TASK OBJECTIVE: Rewrite the data from its first line through the line containing "Reading right to left, extract" as a numbered list, leaving out blank lines.

GIVEN RECORDS:
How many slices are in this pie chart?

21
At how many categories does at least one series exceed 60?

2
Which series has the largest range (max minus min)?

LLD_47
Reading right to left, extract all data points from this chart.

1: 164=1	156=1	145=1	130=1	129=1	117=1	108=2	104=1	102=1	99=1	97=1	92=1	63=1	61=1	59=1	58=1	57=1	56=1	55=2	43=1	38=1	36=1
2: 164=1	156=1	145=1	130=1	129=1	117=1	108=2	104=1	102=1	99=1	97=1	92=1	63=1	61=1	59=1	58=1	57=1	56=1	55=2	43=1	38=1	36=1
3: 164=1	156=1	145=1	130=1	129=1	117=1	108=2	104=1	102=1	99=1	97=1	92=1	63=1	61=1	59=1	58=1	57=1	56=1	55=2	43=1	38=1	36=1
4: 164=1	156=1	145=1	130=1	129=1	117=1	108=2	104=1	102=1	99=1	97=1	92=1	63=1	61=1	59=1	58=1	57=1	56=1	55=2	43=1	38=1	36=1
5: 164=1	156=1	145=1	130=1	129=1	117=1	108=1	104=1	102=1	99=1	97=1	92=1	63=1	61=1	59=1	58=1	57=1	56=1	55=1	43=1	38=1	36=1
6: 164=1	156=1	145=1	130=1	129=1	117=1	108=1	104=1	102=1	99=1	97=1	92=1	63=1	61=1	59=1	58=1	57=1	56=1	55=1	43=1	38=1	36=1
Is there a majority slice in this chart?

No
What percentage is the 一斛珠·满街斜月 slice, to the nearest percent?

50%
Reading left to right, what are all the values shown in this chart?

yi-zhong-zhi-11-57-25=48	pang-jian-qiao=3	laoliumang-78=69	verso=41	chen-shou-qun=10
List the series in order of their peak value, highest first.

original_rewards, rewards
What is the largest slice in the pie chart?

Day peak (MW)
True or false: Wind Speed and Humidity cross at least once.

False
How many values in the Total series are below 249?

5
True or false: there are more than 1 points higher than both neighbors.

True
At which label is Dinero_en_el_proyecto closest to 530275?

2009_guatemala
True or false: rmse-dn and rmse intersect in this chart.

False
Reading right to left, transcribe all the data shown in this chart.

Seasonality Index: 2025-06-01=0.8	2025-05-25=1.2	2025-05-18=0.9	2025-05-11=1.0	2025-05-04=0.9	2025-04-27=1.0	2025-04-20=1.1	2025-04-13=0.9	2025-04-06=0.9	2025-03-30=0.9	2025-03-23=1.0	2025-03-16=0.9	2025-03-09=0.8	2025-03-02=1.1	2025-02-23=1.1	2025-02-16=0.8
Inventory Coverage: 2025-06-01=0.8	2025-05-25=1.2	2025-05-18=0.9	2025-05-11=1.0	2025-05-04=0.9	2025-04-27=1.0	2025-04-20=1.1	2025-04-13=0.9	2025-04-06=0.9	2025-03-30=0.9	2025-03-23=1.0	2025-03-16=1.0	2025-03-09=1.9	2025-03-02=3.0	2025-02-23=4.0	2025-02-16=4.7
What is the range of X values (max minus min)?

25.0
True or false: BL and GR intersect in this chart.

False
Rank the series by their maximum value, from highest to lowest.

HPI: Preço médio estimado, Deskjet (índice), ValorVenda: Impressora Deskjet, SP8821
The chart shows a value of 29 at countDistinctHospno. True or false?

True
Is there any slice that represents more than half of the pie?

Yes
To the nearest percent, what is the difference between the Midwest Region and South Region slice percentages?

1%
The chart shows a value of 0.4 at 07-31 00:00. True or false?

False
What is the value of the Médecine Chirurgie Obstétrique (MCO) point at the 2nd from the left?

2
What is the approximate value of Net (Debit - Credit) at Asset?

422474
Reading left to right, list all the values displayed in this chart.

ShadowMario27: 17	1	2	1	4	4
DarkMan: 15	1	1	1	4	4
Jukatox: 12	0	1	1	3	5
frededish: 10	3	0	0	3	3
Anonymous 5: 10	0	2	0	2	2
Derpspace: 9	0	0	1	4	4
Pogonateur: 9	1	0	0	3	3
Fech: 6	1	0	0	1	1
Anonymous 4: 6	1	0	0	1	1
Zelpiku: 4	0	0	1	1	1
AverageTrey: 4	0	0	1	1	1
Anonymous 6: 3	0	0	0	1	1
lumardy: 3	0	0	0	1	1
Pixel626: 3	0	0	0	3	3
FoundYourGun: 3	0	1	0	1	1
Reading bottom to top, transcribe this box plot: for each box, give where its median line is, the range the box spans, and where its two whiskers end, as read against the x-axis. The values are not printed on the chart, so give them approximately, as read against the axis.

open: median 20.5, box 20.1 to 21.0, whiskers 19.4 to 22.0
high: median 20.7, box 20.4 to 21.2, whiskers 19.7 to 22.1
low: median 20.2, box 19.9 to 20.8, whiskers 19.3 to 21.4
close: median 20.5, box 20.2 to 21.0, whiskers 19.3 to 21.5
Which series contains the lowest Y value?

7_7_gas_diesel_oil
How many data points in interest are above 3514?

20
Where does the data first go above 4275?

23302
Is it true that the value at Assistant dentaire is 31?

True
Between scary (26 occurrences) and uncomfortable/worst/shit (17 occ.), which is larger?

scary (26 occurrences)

WRITTEN ANSWER:
1. How many slices are in this pie chart?
2. 21
3. At how many categories does at least one series exceed 60?
4. 2
5. Which series has the largest range (max minus min)?
6. LLD_47
7. Reading right to left, extract all data points from this chart.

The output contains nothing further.